I see so many well-meaning parents, grandparents, godparents, and family friends give well-intentioned gifts of books that don’t get read. So what can you do instead? I have ideas.

  • Look at the kid. What is this particular, unique kid into? For younger ones, do they like dogs? Airplanes? Princesses? Reptiles? Tractors? Dinosaurs? Search by keyword and follow their enthusiasms, not your own. For older kids, what are their favorite movies, if they don’t love books yet? Would they like something in the same genre? Sci-fi, maybe, or comedy? Or would they like a pop star or sports biography of a favorite hero? What’s the recipient’s identity? Is there a book that affirms that identity or gives voice to it? There are wonderful book lists at Other good places to look are the Amelia Bloomer List, the Coretta Scott King Book Award list, and the Pura Belpré Award list.
  • Embrace the commercial stuff. Holiday time is not a time to shame someone for loving Star Wars, Moana, Captain Underpants, or My Little Pony. I’m certainly grateful no one shames me for loving Lee Child and Mindy Kaling! And I bet you feel the same about your leisure reading. So: if you know your kid is a fan of something, celebrate it. Books-A-Million has entire categories for just those tie-ins I mentioned, and more. Meet the recipient where he or she is, open-heartedly. You’ll be rewarded with kids who dive into the books immediately, and who want to talk to you about their passions.

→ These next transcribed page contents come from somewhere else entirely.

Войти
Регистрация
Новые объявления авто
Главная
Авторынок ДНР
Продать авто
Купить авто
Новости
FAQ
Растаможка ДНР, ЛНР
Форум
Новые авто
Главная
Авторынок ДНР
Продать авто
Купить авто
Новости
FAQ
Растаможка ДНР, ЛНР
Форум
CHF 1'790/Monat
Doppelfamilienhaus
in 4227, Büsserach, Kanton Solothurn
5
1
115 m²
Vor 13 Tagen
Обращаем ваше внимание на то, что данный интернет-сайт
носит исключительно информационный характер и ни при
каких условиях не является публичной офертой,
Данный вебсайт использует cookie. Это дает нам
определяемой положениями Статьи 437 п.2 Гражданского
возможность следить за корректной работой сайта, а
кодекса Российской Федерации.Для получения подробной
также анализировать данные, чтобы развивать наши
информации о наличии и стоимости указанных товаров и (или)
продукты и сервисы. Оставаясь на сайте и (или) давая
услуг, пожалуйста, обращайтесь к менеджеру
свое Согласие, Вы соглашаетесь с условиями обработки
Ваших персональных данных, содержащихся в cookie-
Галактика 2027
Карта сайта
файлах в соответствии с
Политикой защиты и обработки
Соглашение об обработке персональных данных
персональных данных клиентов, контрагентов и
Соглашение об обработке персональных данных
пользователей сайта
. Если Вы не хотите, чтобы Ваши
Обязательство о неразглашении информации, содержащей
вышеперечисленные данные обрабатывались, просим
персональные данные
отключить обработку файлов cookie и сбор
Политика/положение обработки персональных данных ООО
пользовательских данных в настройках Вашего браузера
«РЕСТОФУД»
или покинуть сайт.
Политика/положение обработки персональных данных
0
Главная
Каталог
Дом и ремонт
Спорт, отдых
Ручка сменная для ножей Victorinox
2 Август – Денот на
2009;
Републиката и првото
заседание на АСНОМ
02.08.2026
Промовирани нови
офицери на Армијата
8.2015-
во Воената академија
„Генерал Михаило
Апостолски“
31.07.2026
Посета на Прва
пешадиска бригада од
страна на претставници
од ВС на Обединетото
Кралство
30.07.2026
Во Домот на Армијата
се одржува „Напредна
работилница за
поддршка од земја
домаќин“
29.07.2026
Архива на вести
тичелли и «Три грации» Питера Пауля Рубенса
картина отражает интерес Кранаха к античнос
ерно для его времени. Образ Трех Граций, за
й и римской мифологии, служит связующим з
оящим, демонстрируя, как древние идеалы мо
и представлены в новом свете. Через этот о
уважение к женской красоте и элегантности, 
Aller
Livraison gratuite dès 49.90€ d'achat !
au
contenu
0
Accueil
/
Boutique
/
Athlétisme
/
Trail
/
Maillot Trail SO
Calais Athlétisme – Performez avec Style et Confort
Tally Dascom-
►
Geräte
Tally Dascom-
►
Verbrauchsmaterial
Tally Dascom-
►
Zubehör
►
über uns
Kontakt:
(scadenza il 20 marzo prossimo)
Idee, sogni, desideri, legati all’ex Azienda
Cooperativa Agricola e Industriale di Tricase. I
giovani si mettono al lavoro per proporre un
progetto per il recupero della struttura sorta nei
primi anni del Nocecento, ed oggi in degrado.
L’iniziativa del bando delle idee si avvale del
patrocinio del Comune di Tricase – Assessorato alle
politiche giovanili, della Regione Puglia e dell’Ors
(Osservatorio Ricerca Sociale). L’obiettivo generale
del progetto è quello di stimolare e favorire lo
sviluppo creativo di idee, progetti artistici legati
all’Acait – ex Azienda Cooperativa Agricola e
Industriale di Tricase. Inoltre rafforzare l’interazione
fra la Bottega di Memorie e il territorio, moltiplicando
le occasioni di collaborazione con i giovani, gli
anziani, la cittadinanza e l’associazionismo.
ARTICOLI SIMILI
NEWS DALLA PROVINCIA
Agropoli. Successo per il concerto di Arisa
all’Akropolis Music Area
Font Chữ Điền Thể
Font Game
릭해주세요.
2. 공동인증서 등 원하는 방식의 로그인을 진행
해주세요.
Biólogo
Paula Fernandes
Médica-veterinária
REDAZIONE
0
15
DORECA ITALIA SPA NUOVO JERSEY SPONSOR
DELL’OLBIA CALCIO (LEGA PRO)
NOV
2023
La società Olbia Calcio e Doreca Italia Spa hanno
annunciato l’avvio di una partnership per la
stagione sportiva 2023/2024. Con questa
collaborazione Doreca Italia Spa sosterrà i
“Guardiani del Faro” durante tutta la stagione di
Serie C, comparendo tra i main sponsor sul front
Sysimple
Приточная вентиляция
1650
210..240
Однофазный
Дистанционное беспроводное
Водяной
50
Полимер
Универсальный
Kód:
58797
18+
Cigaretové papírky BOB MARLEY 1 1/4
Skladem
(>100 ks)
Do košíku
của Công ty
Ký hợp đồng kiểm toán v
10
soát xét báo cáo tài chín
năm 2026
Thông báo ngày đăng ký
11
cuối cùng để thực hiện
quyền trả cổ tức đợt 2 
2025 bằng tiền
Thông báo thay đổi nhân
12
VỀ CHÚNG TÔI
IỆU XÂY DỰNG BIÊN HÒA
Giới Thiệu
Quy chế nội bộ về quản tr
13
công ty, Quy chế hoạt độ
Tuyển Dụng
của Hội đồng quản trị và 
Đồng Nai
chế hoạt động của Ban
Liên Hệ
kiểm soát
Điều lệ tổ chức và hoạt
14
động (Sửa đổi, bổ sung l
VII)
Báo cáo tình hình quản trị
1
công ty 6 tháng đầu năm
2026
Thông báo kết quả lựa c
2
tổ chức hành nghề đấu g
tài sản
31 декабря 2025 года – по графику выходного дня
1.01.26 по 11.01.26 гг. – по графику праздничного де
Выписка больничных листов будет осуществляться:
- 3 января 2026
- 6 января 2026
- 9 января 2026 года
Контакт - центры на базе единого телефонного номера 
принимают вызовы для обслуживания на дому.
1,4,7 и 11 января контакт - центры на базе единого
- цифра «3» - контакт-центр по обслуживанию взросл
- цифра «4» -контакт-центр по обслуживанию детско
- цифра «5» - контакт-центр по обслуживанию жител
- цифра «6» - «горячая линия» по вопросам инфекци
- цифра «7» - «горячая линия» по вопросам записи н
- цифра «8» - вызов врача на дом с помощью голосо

  • When in doubt, go with popularity. Again, don’t judge the books because you don’t know them (yet). Look on the bestseller lists. Want to give the gift of reading? Think of it this way: a gazillion kids love this book. Your kid probably will, too. And if he or she has heard of it, it’s more likely to get given a chance.
  • Comic books and graphic novels are wonderful gifts. Embrace them. They’re a gateway to reading for many kids who don’t know they might love books, and graphic novelists are now MacArthur winners, Newbery winners, and National Book Award finalists, so don’t worry! They’re awesome.
  • Buy and give books before the season really starts. Consider presenting them on the weekend school gets out, or even earlier. Maybe even the day after Thanksgiving! This way book gifts don’t compete with toys and games. Don’t wrap the books. Just offer them — maybe three to choose from, really fun ones — and then act like it’s no big deal. ‘Just something you can do if you get bored when we visit Nana.’ Pack them when you travel. Even if your kid says not to.
  • Consider a book of family games, logic puzzles, quizzes, or riddles. Give it early, when your home is filling up with guests. Have your kid tell you jokes while you cook or interview relatives with quizzes from the book.
  • As the season begins, buy yourself a cookbook full of holiday desserts with photographs. Invite your little ones to look through it with you. Pick some recipes to make. Write a list of ingredients down, reinforcing the literacy lesson. Then make the desserts together, reading over the recipe as you go.
  • Also early in the season, buy a book of holiday songs that fit your family tradition. Books-A-Million has 258 of them. The ones with pictures are especially fun. Some even come with CDs. Pull the book out and sing a couple of holiday songs over the next few weeks. Check the book for the words to the verses you don’t know, or ask your kids to do so.
  • Don’t hesitate to buy books for the youngest babies. Books-A-Million has a nice big 0–2 section, and many new parents have no idea how early a baby begins to love stories. A nice big stack of board books will give four or five years of pleasure and can really make a difference in a child’s attitude towards reading.

I wish you a joyous and book-filled holiday season and a happy, literary 2018.